| Your instructions |
Return all of the entries below, word for word. Omit each picture.

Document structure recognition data
⟨
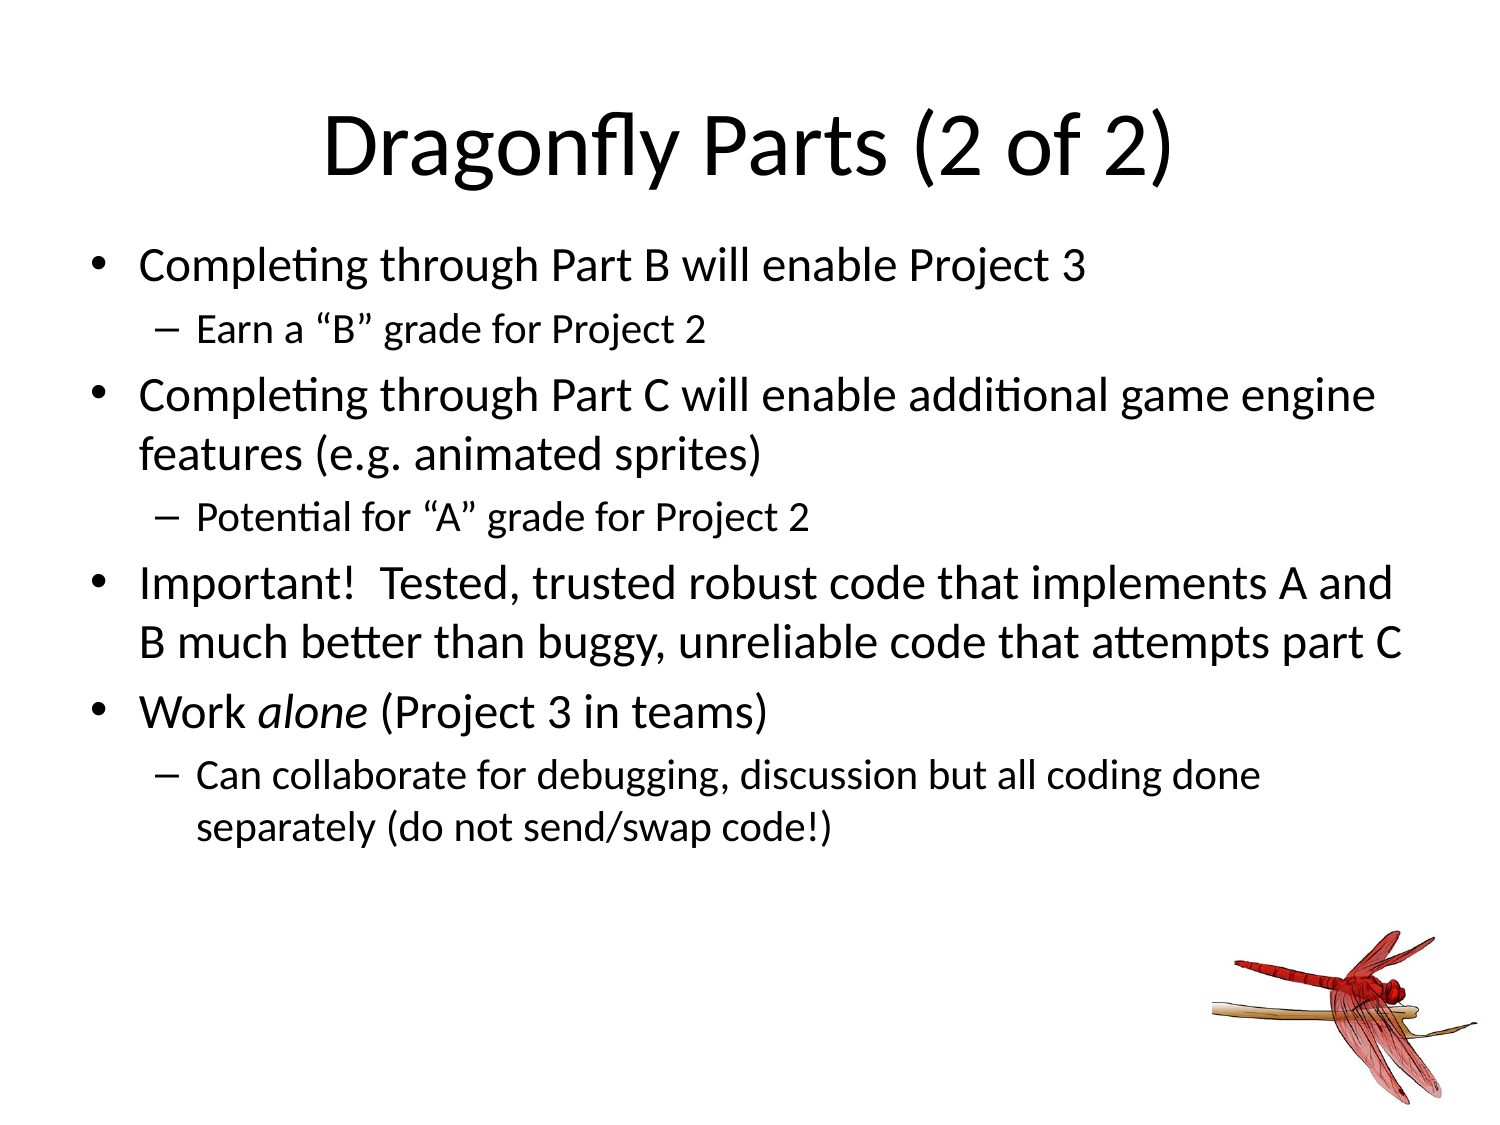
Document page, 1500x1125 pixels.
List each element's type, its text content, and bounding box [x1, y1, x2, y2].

picture [1212, 887, 1488, 1112]
title Dragonfly Parts (2 of 2) [75, 45, 1425, 224]
list Completing through Part B will enable Project 3 Earn a “B” grade for Project 2 Completing through Part C will enable additional game engine features (e.g. animated sprites) Potential for “A” grade for Project 2 Important! Tested, trusted robust code that implements A and B much better than buggy, unreliable code that attempts part C Work alone (Project 3 in teams) Can collaborate for debugging, discussion but all coding done separately (do not send/swap code!) [75, 224, 1425, 925]
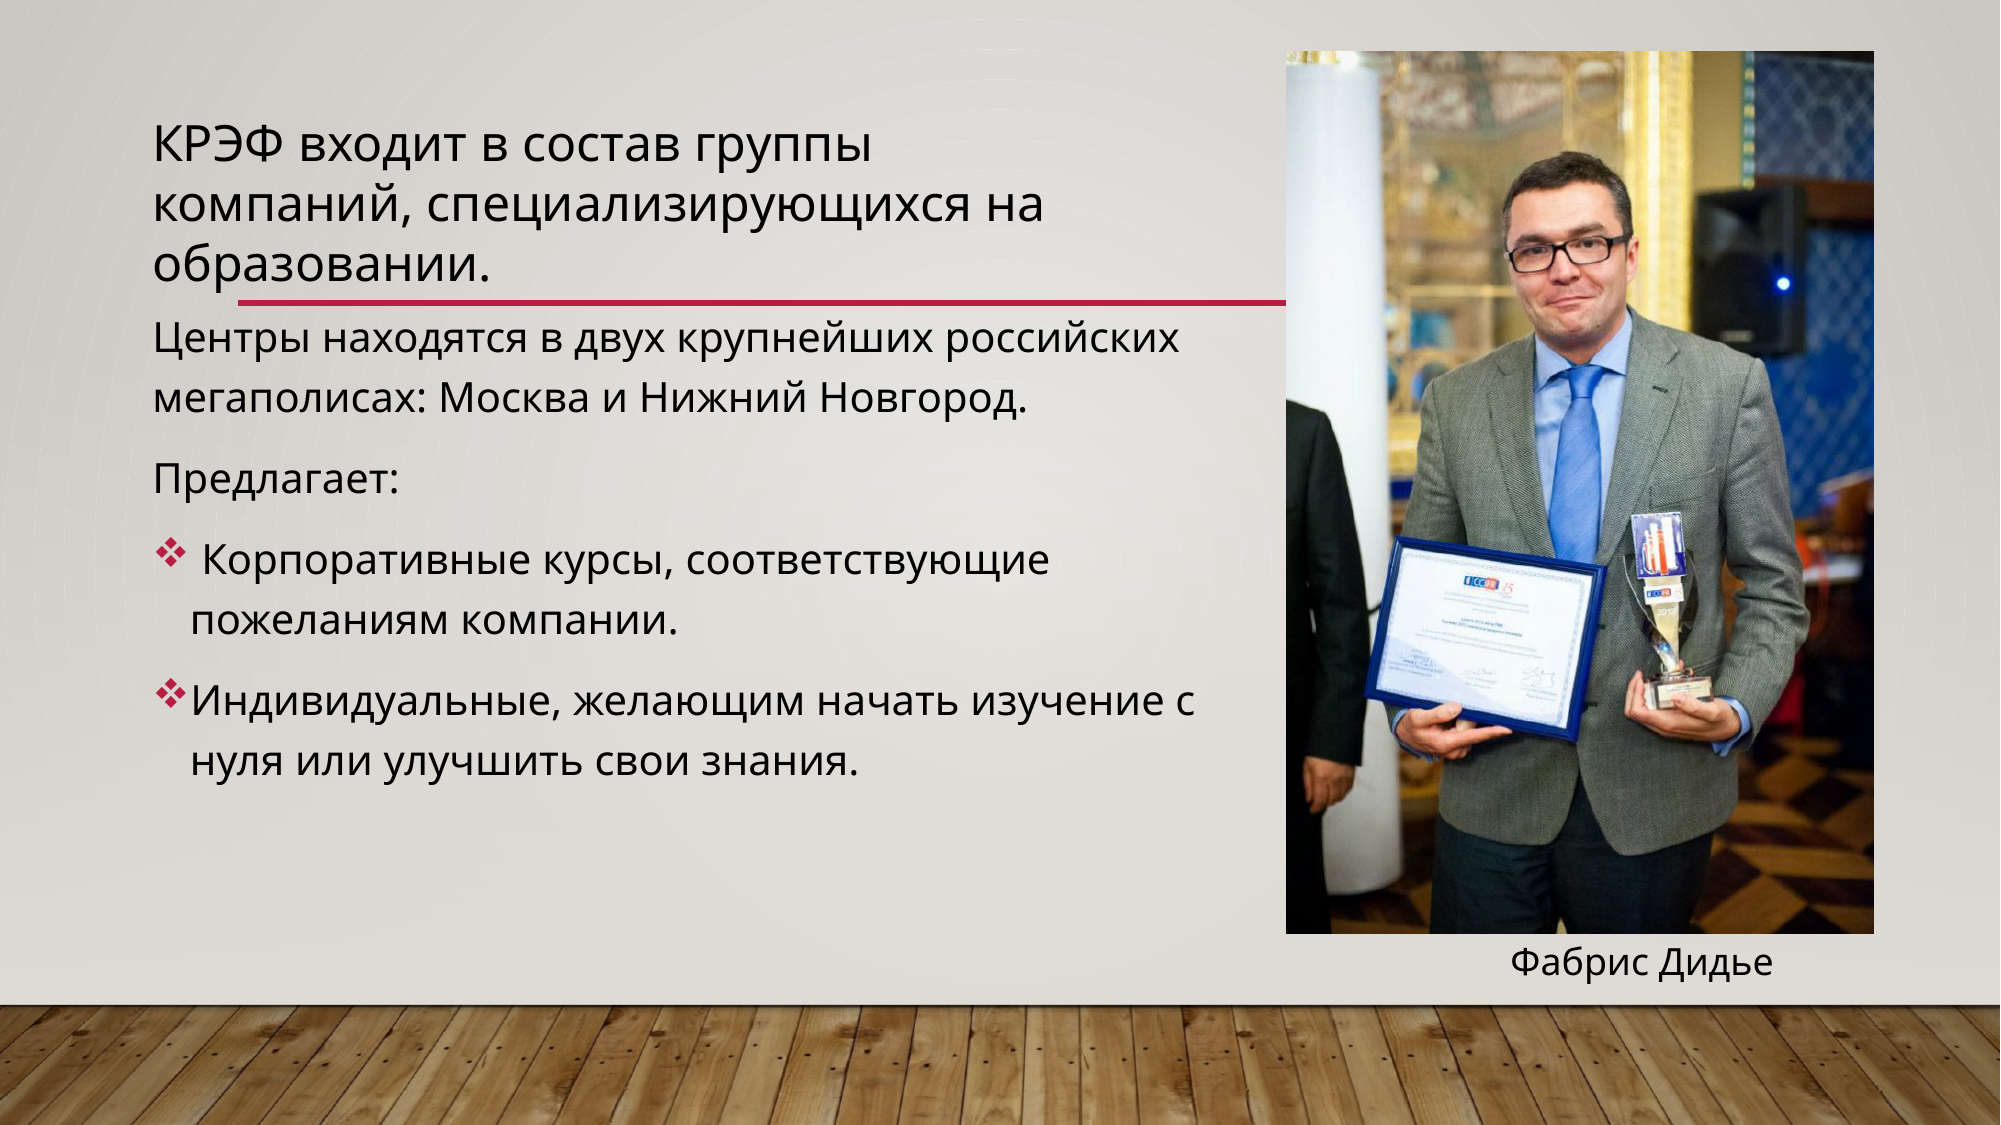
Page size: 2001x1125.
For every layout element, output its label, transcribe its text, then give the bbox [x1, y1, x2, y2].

text_box КРЭФ входит в состав группы компаний, специализирующихся на образовании. [137, 104, 1138, 300]
picture [1286, 51, 1875, 935]
text_box Фабрис Дидье [1495, 930, 1908, 990]
list Центры находятся в двух крупнейших российских мегаполисах: Москва и Нижний Новгород. Предлагает: Корпоративные курсы, соответствующие пожеланиям компании. Индивидуальные, желающим начать изучение с нуля или улучшить свои знания. [137, 293, 1219, 993]
picture [0, 1005, 2000, 1125]
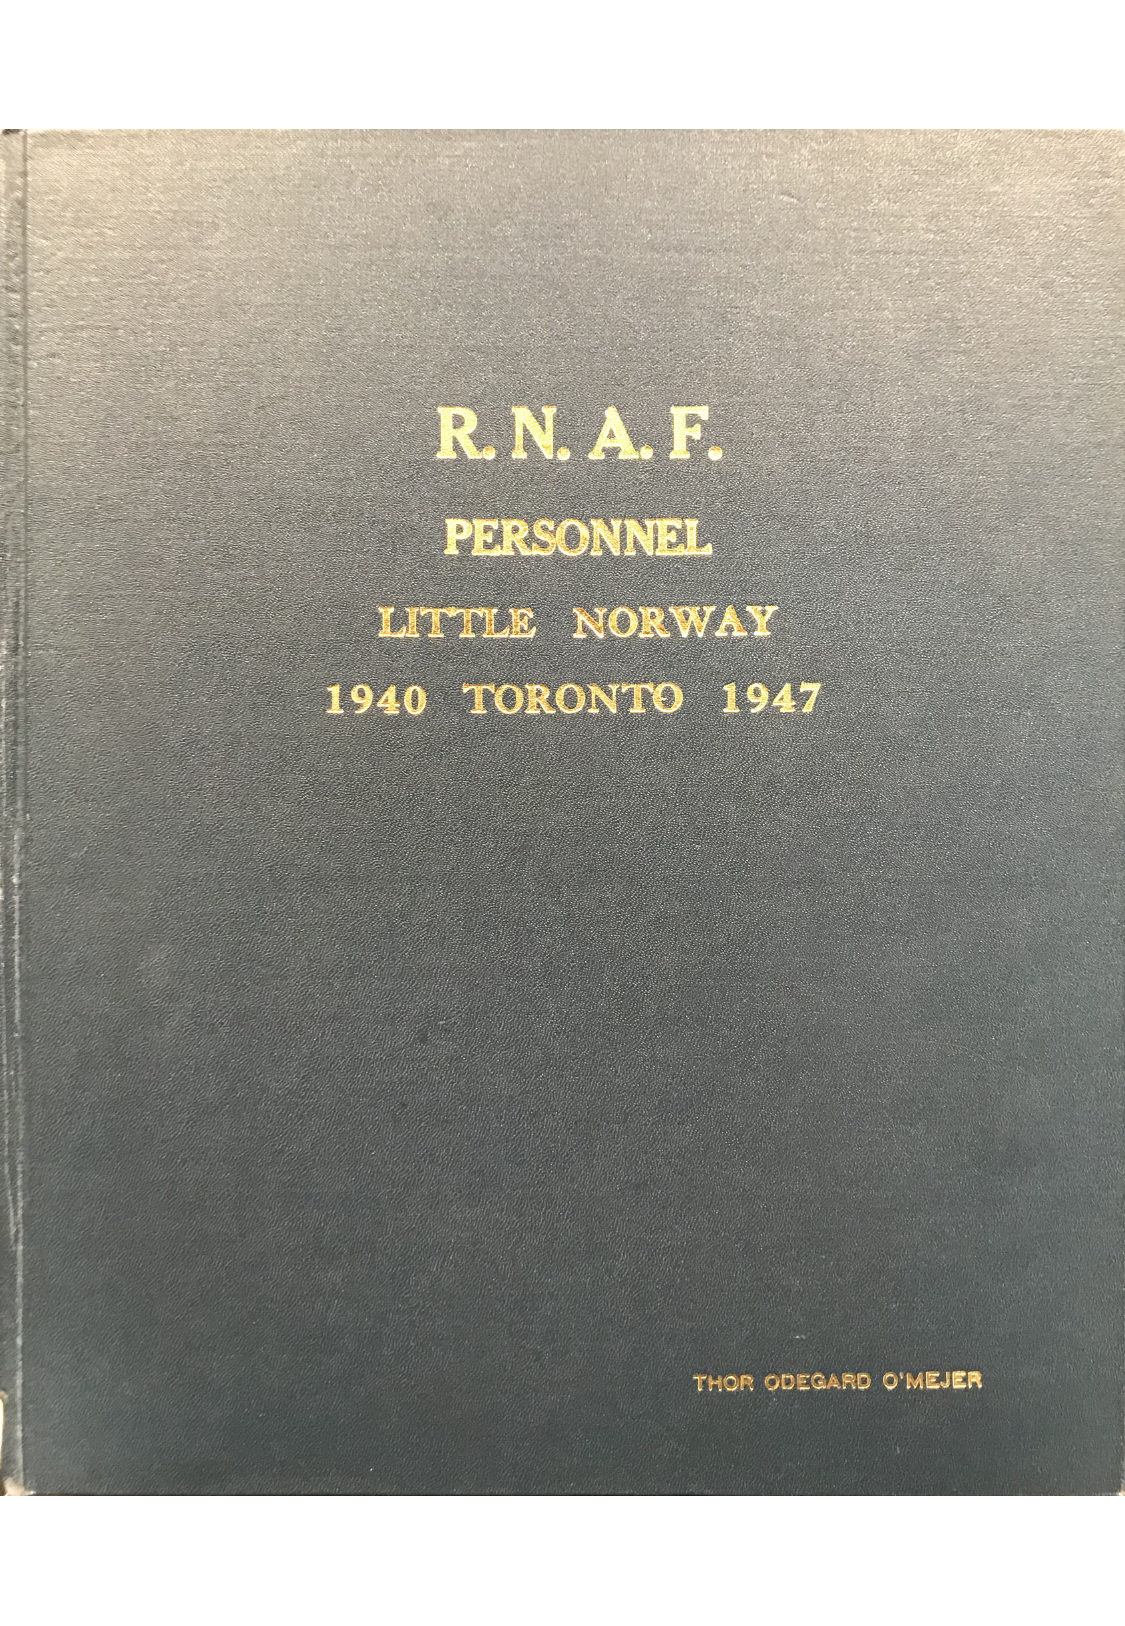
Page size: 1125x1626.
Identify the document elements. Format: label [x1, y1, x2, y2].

picture [0, 129, 1125, 1496]
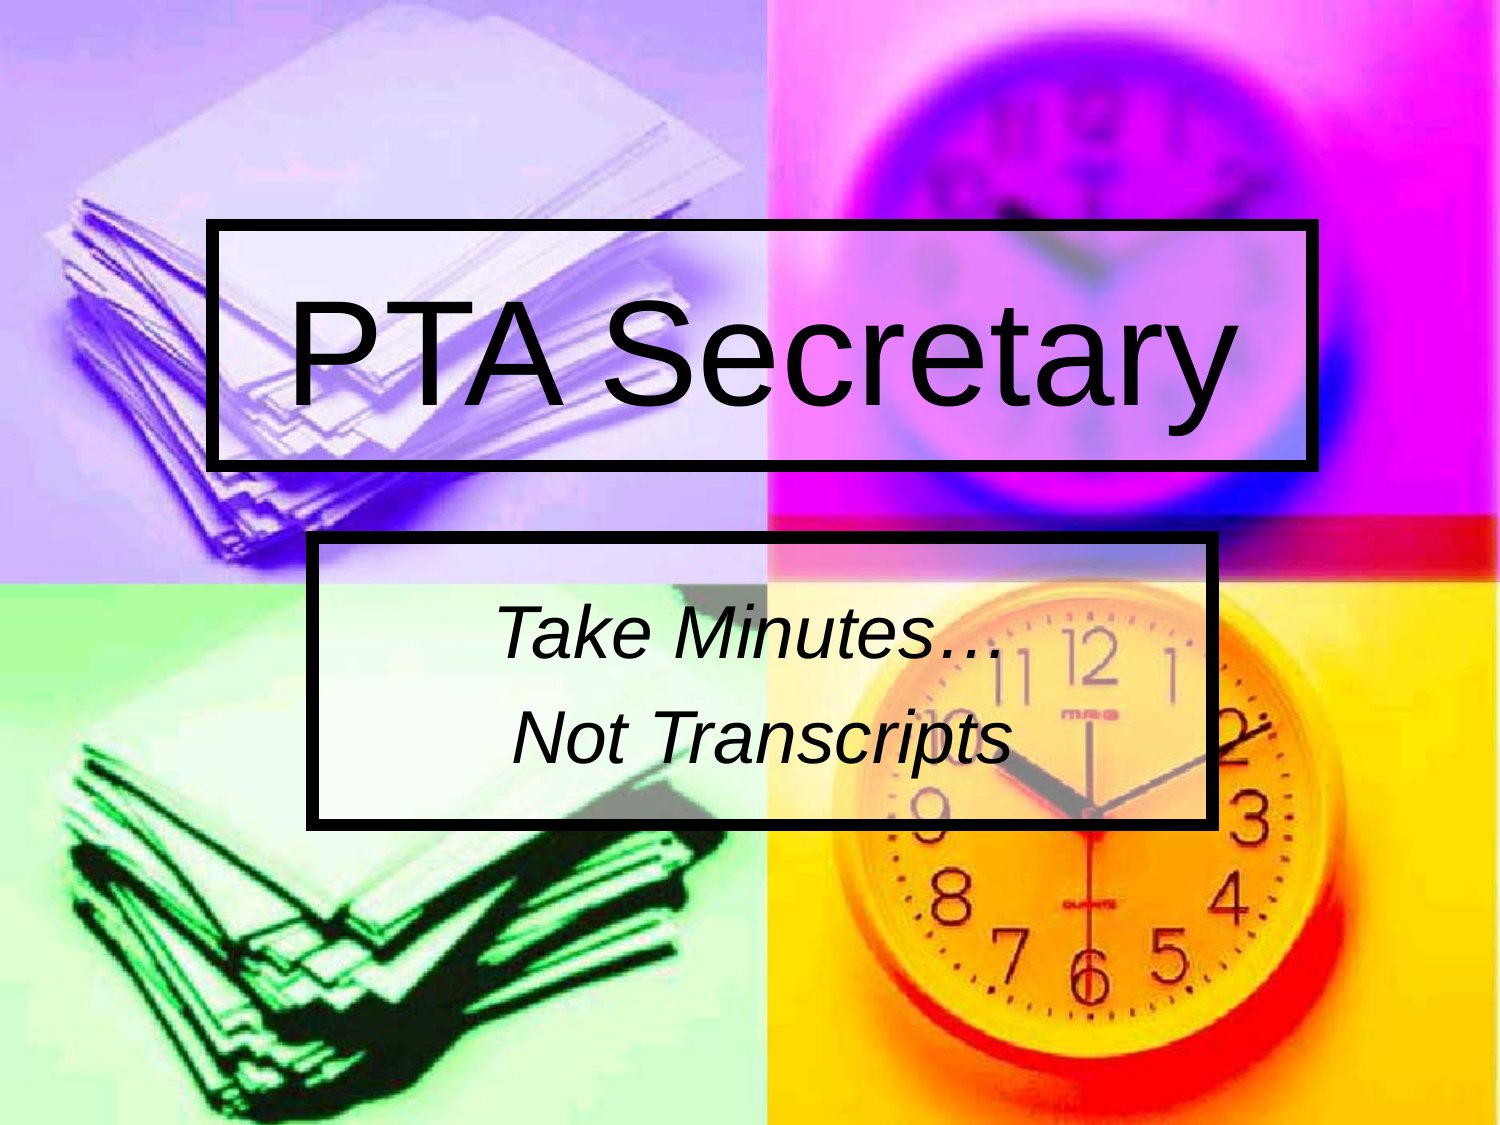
⟩
| Result for this exercise |
Document page, 1500x1125 pixels.
List each element's type, its text content, and bounding box [x1, y1, x2, y2].

picture [1212, 887, 1488, 1112]
title Dragonfly Parts (2 of 2) [75, 45, 1425, 224]
list Completing through Part B will enable Project 3 Earn a “B” grade for Project 2 Completing through Part C will enable additional game engine features (e.g. animated sprites) Potential for “A” grade for Project 2 Important! Tested, trusted robust code that implements A and B much better than buggy, unreliable code that attempts part C Work alone (Project 3 in teams) Can collaborate for debugging, discussion but all coding done separately (do not send/swap code!) [75, 224, 1425, 925]
Page size: 2001x1125.
For every layout element, output its label, transcribe its text, then give the bbox [x1, y1, x2, y2].

text_box КРЭФ входит в состав группы компаний, специализирующихся на образовании. [137, 104, 1138, 300]
picture [1286, 51, 1875, 935]
text_box Фабрис Дидье [1495, 930, 1908, 990]
list Центры находятся в двух крупнейших российских мегаполисах: Москва и Нижний Новгород. Предлагает: Корпоративные курсы, соответствующие пожеланиям компании. Индивидуальные, желающим начать изучение с нуля или улучшить свои знания. [137, 293, 1219, 993]
picture [0, 1005, 2000, 1125]
Page size: 1125x1626.
Identify the document elements. Format: label [x1, y1, x2, y2].

picture [0, 129, 1125, 1496]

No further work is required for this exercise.